▶ _WHAT IS EXPECTED_
The entire listing is to be repeated verbatim.

--- --- ---

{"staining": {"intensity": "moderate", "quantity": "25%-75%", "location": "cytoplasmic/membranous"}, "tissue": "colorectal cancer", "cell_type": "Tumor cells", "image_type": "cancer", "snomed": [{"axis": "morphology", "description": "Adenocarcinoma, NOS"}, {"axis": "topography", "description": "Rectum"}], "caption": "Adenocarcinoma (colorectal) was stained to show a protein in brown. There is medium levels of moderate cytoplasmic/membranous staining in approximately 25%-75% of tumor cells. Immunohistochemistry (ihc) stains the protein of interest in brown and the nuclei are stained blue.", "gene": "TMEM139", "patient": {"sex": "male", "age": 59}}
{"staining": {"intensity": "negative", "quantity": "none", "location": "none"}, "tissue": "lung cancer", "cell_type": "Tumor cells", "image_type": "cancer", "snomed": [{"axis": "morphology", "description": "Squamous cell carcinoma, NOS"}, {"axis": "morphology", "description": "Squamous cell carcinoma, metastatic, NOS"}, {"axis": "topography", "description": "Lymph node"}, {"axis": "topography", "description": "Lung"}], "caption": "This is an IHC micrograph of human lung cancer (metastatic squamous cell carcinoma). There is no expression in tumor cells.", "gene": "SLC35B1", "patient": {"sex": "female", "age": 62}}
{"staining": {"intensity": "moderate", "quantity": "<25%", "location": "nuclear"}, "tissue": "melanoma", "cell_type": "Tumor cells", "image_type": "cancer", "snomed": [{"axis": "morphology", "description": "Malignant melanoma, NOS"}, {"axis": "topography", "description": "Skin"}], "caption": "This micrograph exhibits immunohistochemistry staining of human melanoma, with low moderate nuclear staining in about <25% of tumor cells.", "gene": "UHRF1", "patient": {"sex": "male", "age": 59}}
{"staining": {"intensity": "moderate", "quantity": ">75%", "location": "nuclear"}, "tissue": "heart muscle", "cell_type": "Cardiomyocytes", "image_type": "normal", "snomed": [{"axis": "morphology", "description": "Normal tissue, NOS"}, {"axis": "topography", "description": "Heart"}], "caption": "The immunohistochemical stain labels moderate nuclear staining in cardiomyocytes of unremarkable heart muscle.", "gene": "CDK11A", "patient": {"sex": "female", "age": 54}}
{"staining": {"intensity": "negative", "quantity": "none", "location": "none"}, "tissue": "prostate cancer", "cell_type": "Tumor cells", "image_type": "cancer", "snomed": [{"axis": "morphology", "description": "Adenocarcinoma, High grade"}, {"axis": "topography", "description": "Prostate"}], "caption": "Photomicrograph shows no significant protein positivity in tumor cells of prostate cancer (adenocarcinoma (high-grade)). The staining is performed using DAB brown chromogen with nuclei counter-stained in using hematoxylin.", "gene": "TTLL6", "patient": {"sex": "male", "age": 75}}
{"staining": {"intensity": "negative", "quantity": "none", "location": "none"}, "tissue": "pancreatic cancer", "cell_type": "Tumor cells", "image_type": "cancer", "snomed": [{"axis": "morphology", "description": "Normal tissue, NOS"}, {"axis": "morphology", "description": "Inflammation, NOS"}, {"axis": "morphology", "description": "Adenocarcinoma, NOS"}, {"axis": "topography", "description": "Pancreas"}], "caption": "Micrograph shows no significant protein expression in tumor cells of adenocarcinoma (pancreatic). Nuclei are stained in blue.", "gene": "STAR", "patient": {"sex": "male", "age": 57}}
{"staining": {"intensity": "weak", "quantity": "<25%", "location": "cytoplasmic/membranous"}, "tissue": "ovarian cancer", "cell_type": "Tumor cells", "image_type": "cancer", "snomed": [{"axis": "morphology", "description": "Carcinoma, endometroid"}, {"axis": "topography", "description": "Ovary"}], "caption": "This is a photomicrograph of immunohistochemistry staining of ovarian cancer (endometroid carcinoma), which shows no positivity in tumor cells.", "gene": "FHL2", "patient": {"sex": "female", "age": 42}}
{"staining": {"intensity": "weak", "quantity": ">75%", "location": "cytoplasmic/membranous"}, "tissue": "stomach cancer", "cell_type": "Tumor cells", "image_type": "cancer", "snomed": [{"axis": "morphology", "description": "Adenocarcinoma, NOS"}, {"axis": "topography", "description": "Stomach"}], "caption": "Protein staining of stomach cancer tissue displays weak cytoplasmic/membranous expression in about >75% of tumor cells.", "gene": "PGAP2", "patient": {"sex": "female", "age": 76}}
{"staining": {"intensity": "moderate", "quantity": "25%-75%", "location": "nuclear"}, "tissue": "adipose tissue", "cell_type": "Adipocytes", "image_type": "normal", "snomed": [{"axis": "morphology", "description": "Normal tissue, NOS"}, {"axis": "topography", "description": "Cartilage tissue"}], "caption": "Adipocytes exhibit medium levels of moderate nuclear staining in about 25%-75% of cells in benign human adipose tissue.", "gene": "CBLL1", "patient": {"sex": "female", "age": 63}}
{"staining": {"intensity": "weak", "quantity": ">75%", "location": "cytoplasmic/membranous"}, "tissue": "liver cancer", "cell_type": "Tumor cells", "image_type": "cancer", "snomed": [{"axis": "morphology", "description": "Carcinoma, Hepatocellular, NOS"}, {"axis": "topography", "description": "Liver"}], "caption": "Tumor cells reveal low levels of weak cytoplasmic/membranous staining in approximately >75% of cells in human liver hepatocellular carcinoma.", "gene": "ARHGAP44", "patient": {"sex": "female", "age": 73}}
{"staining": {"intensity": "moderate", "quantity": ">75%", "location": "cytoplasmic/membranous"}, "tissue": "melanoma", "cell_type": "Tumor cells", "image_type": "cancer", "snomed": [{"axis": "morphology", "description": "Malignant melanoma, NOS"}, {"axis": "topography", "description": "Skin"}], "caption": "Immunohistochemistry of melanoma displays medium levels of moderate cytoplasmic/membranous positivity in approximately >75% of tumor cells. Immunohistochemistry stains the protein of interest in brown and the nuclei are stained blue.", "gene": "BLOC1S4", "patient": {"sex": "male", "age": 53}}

--- --- ---

▶ _ANSWER SPACE_
{"staining": {"intensity": "moderate", "quantity": "25%-75%", "location": "cytoplasmic/membranous"}, "tissue": "colorectal cancer", "cell_type": "Tumor cells", "image_type": "cancer", "snomed": [{"axis": "morphology", "description": "Adenocarcinoma, NOS"}, {"axis": "topography", "description": "Rectum"}], "caption": "Adenocarcinoma (colorectal) was stained to show a protein in brown. There is medium levels of moderate cytoplasmic/membranous staining in approximately 25%-75% of tumor cells. Immunohistochemistry (ihc) stains the protein of interest in brown and the nuclei are stained blue.", "gene": "TMEM139", "patient": {"sex": "male", "age": 59}}
{"staining": {"intensity": "negative", "quantity": "none", "location": "none"}, "tissue": "lung cancer", "cell_type": "Tumor cells", "image_type": "cancer", "snomed": [{"axis": "morphology", "description": "Squamous cell carcinoma, NOS"}, {"axis": "morphology", "description": "Squamous cell carcinoma, metastatic, NOS"}, {"axis": "topography", "description": "Lymph node"}, {"axis": "topography", "description": "Lung"}], "caption": "This is an IHC micrograph of human lung cancer (metastatic squamous cell carcinoma). There is no expression in tumor cells.", "gene": "SLC35B1", "patient": {"sex": "female", "age": 62}}
{"staining": {"intensity": "moderate", "quantity": "<25%", "location": "nuclear"}, "tissue": "melanoma", "cell_type": "Tumor cells", "image_type": "cancer", "snomed": [{"axis": "morphology", "description": "Malignant melanoma, NOS"}, {"axis": "topography", "description": "Skin"}], "caption": "This micrograph exhibits immunohistochemistry staining of human melanoma, with low moderate nuclear staining in about <25% of tumor cells.", "gene": "UHRF1", "patient": {"sex": "male", "age": 59}}
{"staining": {"intensity": "moderate", "quantity": ">75%", "location": "nuclear"}, "tissue": "heart muscle", "cell_type": "Cardiomyocytes", "image_type": "normal", "snomed": [{"axis": "morphology", "description": "Normal tissue, NOS"}, {"axis": "topography", "description": "Heart"}], "caption": "The immunohistochemical stain labels moderate nuclear staining in cardiomyocytes of unremarkable heart muscle.", "gene": "CDK11A", "patient": {"sex": "female", "age": 54}}
{"staining": {"intensity": "negative", "quantity": "none", "location": "none"}, "tissue": "prostate cancer", "cell_type": "Tumor cells", "image_type": "cancer", "snomed": [{"axis": "morphology", "description": "Adenocarcinoma, High grade"}, {"axis": "topography", "description": "Prostate"}], "caption": "Photomicrograph shows no significant protein positivity in tumor cells of prostate cancer (adenocarcinoma (high-grade)). The staining is performed using DAB brown chromogen with nuclei counter-stained in using hematoxylin.", "gene": "TTLL6", "patient": {"sex": "male", "age": 75}}
{"staining": {"intensity": "negative", "quantity": "none", "location": "none"}, "tissue": "pancreatic cancer", "cell_type": "Tumor cells", "image_type": "cancer", "snomed": [{"axis": "morphology", "description": "Normal tissue, NOS"}, {"axis": "morphology", "description": "Inflammation, NOS"}, {"axis": "morphology", "description": "Adenocarcinoma, NOS"}, {"axis": "topography", "description": "Pancreas"}], "caption": "Micrograph shows no significant protein expression in tumor cells of adenocarcinoma (pancreatic). Nuclei are stained in blue.", "gene": "STAR", "patient": {"sex": "male", "age": 57}}
{"staining": {"intensity": "weak", "quantity": "<25%", "location": "cytoplasmic/membranous"}, "tissue": "ovarian cancer", "cell_type": "Tumor cells", "image_type": "cancer", "snomed": [{"axis": "morphology", "description": "Carcinoma, endometroid"}, {"axis": "topography", "description": "Ovary"}], "caption": "This is a photomicrograph of immunohistochemistry staining of ovarian cancer (endometroid carcinoma), which shows no positivity in tumor cells.", "gene": "FHL2", "patient": {"sex": "female", "age": 42}}
{"staining": {"intensity": "weak", "quantity": ">75%", "location": "cytoplasmic/membranous"}, "tissue": "stomach cancer", "cell_type": "Tumor cells", "image_type": "cancer", "snomed": [{"axis": "morphology", "description": "Adenocarcinoma, NOS"}, {"axis": "topography", "description": "Stomach"}], "caption": "Protein staining of stomach cancer tissue displays weak cytoplasmic/membranous expression in about >75% of tumor cells.", "gene": "PGAP2", "patient": {"sex": "female", "age": 76}}
{"staining": {"intensity": "moderate", "quantity": "25%-75%", "location": "nuclear"}, "tissue": "adipose tissue", "cell_type": "Adipocytes", "image_type": "normal", "snomed": [{"axis": "morphology", "description": "Normal tissue, NOS"}, {"axis": "topography", "description": "Cartilage tissue"}], "caption": "Adipocytes exhibit medium levels of moderate nuclear staining in about 25%-75% of cells in benign human adipose tissue.", "gene": "CBLL1", "patient": {"sex": "female", "age": 63}}
{"staining": {"intensity": "weak", "quantity": ">75%", "location": "cytoplasmic/membranous"}, "tissue": "liver cancer", "cell_type": "Tumor cells", "image_type": "cancer", "snomed": [{"axis": "morphology", "description": "Carcinoma, Hepatocellular, NOS"}, {"axis": "topography", "description": "Liver"}], "caption": "Tumor cells reveal low levels of weak cytoplasmic/membranous staining in approximately >75% of cells in human liver hepatocellular carcinoma.", "gene": "ARHGAP44", "patient": {"sex": "female", "age": 73}}
{"staining": {"intensity": "moderate", "quantity": ">75%", "location": "cytoplasmic/membranous"}, "tissue": "melanoma", "cell_type": "Tumor cells", "image_type": "cancer", "snomed": [{"axis": "morphology", "description": "Malignant melanoma, NOS"}, {"axis": "topography", "description": "Skin"}], "caption": "Immunohistochemistry of melanoma displays medium levels of moderate cytoplasmic/membranous positivity in approximately >75% of tumor cells. Immunohistochemistry stains the protein of interest in brown and the nuclei are stained blue.", "gene": "BLOC1S4", "patient": {"sex": "male", "age": 53}}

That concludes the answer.